The measurement of space, thought doesn’t have as many differences as the experience of time, does appear to have a fundamental question concerning the measurement of distance in Euclidean versus non-Euclidean geometries. But the questions concerning our preferences concerning the measurement of both Space and Time could be reduced down to the question, “Is our preferences a result of what is in our head?” Or, as Kant would pose it, “Is it only a result of what ‘intuitively’ makes sense to us?”
I believe the strongest interpretation of the measurement of space and time is a two-fold interpretation: conventional and real. When we measure space and time, I believe that the different units, the selection of importance of which types of space and time we are using, are constructions of utility. However, if we are to argue, “What is the very things we call space and time that we are measuring?” I would answer that it is pure relation.

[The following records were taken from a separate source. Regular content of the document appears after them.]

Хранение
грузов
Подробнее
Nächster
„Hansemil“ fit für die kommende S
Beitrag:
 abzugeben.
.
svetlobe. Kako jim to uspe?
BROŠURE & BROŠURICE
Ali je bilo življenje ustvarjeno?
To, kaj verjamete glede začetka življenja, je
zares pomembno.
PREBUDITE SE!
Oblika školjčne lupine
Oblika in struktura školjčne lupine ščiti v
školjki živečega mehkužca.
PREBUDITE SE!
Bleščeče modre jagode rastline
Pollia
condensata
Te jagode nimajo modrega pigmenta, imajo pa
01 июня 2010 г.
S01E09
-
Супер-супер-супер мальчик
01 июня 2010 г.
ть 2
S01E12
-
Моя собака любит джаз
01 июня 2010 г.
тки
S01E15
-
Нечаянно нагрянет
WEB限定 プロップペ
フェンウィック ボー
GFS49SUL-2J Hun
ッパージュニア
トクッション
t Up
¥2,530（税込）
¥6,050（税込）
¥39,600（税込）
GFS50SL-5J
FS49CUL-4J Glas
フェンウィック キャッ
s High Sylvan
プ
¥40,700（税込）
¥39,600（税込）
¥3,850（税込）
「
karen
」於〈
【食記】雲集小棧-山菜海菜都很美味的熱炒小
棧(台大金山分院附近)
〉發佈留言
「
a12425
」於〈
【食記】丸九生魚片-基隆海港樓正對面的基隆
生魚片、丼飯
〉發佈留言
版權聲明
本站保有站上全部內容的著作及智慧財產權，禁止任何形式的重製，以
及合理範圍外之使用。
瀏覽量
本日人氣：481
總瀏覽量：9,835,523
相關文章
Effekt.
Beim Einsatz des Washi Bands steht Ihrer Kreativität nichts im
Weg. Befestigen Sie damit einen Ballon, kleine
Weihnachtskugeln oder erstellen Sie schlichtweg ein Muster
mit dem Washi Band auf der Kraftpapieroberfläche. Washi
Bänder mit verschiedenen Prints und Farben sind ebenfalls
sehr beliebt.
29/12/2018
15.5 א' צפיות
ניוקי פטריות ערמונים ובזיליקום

Time is the measure of change. The particular stores of changes, order, frequency, or relation is irrelevant (ie. Conventional) to the question, “What is time?” Do not misunderstand my point, the question, “What is real time?” is a legitimate question, but the question, “What is the best way to measure it?” isn’t, or at least, it isn’t if we are trying to find the existence of space and time in terms of its measurement. There are two different core questions with different answers. The latter question is what is consumed with conventionality – what is most stable, what is most accurate, what is the version we should use for different contexts?” However, the question of realness is manifested in more abstract notions such as order and relation (before/after/simultaneous). I would argue, in much the same vein as Kant, that space and time are necessary for human understanding. The particular ways in which we measure them are conventions – even necessarily human conventions. However, those conventions must peg onto something that is real – relation.